Ok, so there's cars speeding around your neighborhoods, and kids playing on these very same streets without somehow getting hit by all the speeding cars? Sorry, I don't buy it.
That is indeed what is happening. It's how I remember things growing up on the south side of Chicago, and how things were in Ann Arbor when we lived there with our young kids, as well.
Why are you assuming that traffic is moving at 30-45 mph through a neighborhood.
In my neighborhood the speed limit is universally 25 and the stop signs & one way streets keep traffic speeds down.
My son doesn’t know how to ride a bike yet but there are certainly under 10 yo all around riding in the streets. Further my son does walk to the park down the street by himself or with friends with the usual guidance about cars (“look both ways” etc).
>Why are you assuming that traffic is moving at 30-45 mph through a neighborhood.
Because that's what I see in the suburbs here in DC.
>In my neighborhood the speed limit is universally 25 and the stop signs & one way streets keep traffic speeds down.
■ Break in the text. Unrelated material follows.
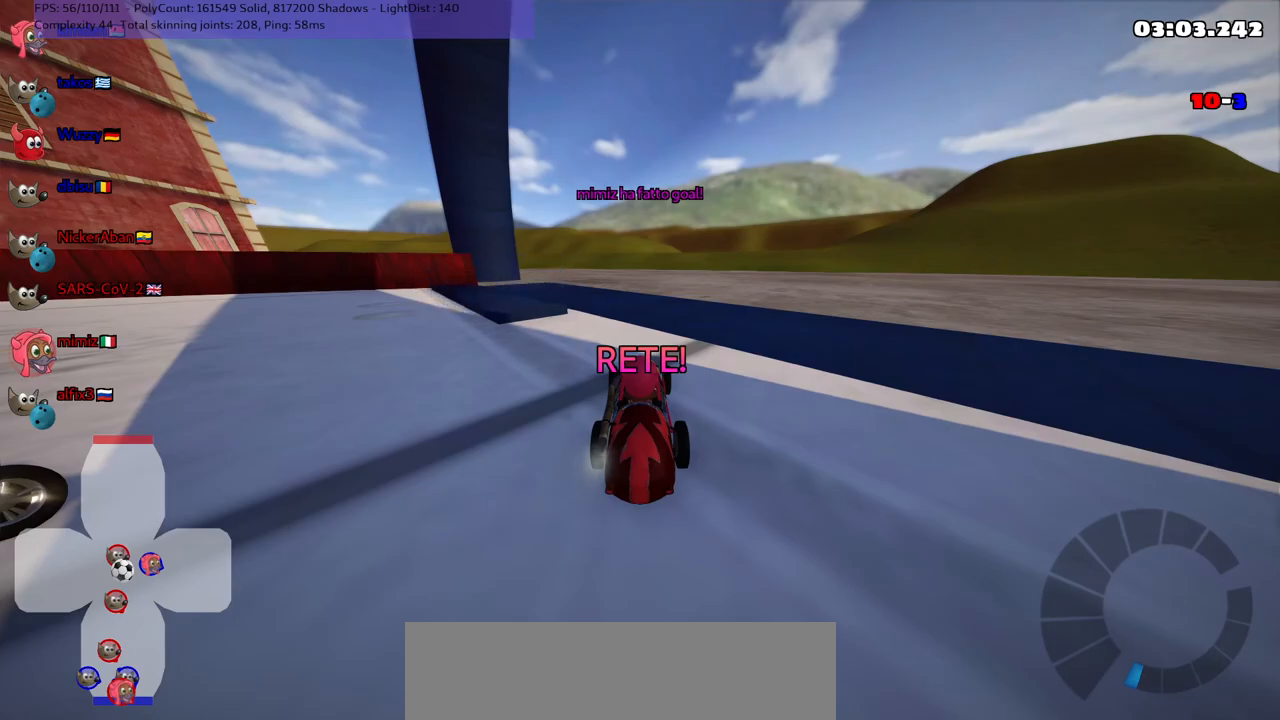
{"keys": ["up"], "events": []}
Those aren't typical American suburbs if there's 1-way streets. That sounds much more urban in fact. The suburbs I typically see have wide streets, and 35mph speed limits, and people driving around quite a bit faster than that in their huge luxury SUVs. I also don't see kids in the streets at all, and for good reason: it's too dangerous. I don't feel safe at all on my bike, even though I ride very fast and as far right as I can (I only ride in the subdivision near me so I can get to the multi-use trail on the other side).
My kids are in college right now, but everyone else in Oak Park seems to, as did everyone in Ann Arbor, as did --- to an even greater extent --- every family --- every family; it would have been extremely weird not to be allowed to ride your bike in the streets in the 1980s --- in the south side of Chicago when I was growing up, at a time when traffic fatalities were more than twice as high as they are now. I don't think your argument is rooted in facts.
It is in fact illegal in Chicago to ride your bike on the sidewalk. Your contention would have to be that children have simply ceased using bicycles, which is obviously not true.